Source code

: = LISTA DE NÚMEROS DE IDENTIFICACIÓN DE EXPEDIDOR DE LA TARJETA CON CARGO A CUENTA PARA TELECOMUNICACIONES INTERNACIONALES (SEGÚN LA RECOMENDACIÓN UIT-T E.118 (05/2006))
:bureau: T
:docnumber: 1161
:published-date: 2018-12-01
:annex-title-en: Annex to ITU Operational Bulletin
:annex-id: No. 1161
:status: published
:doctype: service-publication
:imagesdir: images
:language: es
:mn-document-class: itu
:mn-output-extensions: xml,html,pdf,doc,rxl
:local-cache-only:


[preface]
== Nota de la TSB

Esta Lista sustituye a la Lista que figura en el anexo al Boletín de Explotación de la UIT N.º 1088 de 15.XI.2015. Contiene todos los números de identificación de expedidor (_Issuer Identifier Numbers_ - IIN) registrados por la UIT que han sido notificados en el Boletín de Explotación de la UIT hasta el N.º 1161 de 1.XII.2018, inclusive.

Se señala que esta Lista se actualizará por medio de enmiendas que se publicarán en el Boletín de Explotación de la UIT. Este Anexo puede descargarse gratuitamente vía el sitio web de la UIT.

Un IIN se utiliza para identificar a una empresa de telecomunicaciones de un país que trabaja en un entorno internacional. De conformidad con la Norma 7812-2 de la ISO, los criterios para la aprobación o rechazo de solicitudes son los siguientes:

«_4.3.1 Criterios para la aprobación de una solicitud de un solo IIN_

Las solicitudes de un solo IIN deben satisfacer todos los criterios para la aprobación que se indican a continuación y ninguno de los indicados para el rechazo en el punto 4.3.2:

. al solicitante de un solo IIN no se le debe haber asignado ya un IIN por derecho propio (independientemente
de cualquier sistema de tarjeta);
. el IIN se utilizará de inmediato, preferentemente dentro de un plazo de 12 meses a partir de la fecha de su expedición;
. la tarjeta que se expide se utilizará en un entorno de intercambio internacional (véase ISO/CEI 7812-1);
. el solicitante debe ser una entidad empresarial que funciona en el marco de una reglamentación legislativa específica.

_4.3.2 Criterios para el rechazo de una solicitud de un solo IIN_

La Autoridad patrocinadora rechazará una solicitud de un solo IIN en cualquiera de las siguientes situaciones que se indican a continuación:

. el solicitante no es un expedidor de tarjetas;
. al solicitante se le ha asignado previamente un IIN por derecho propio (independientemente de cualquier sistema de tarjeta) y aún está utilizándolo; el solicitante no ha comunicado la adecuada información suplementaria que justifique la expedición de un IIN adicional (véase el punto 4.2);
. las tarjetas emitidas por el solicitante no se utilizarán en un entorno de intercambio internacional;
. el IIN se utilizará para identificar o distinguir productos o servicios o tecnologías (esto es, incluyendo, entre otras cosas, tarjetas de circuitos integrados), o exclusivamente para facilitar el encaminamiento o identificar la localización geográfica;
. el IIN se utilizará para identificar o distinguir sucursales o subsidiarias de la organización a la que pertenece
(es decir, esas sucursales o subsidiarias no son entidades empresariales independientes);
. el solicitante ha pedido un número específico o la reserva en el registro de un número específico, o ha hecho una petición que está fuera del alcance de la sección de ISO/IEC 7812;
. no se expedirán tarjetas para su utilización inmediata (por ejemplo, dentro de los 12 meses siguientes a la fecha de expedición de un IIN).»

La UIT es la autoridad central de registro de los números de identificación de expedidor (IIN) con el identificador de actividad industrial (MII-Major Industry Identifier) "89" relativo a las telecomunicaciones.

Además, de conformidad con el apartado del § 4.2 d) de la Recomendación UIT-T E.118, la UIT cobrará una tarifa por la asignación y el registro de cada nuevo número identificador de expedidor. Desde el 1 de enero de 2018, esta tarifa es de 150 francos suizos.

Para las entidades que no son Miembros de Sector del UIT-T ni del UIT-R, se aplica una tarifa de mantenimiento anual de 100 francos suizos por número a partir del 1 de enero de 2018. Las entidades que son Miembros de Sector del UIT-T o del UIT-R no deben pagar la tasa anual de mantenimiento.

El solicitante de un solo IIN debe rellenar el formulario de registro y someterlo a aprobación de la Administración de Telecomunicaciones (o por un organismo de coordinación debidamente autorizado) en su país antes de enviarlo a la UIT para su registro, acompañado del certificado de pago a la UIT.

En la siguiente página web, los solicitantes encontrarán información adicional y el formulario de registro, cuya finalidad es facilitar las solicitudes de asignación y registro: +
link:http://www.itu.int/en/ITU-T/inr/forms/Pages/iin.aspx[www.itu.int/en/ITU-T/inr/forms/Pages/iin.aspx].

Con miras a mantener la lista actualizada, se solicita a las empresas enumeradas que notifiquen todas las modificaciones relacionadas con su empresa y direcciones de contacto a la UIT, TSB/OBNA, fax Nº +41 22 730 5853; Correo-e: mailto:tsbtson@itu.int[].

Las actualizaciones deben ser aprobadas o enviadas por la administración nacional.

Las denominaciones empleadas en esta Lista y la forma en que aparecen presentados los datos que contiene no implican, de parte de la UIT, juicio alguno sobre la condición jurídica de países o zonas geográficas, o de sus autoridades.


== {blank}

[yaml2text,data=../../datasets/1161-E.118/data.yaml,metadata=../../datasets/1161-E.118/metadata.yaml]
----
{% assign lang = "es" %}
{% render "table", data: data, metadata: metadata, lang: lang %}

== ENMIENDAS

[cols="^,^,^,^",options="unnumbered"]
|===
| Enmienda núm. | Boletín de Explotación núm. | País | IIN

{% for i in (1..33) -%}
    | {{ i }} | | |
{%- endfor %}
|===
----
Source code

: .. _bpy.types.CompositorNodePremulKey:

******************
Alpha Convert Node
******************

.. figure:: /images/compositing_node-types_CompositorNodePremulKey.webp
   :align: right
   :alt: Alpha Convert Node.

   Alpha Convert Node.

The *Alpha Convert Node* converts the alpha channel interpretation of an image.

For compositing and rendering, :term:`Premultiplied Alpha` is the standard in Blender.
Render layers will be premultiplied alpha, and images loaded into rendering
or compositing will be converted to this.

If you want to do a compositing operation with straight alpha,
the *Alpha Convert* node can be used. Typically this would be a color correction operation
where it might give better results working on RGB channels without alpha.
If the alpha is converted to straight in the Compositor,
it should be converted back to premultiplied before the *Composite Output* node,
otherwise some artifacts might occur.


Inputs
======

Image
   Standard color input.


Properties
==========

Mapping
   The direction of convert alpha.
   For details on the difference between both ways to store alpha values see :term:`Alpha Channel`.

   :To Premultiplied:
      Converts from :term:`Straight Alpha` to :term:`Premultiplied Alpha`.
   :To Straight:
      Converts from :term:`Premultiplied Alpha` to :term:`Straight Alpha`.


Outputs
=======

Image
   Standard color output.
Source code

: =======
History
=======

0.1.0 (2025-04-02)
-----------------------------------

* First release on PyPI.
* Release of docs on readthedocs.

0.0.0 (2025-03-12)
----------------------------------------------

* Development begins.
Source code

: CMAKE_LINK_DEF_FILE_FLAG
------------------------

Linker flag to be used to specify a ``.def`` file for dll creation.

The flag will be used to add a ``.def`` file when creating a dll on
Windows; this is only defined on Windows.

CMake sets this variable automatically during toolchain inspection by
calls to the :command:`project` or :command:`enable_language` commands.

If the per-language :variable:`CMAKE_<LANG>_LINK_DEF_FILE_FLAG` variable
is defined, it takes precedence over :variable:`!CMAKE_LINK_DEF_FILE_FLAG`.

+-------+

#### Goal of the exercise
All lines that contain the word "enero" should be copied from the listing.

#### Answer box
Además, de conformidad con el apartado del § 4.2 d) de la Recomendación UIT-T E.118, la UIT cobrará una tarifa por la asignación y el registro de cada nuevo número identificador de expedidor. Desde el 1 de enero de 2018, esta tarifa es de 150 francos suizos.
Para las entidades que no son Miembros de Sector del UIT-T ni del UIT-R, se aplica una tarifa de mantenimiento anual de 100 francos suizos por número a partir del 1 de enero de 2018. Las entidades que son Miembros de Sector del UIT-T o del UIT-R no deben pagar la tasa anual de mantenimiento.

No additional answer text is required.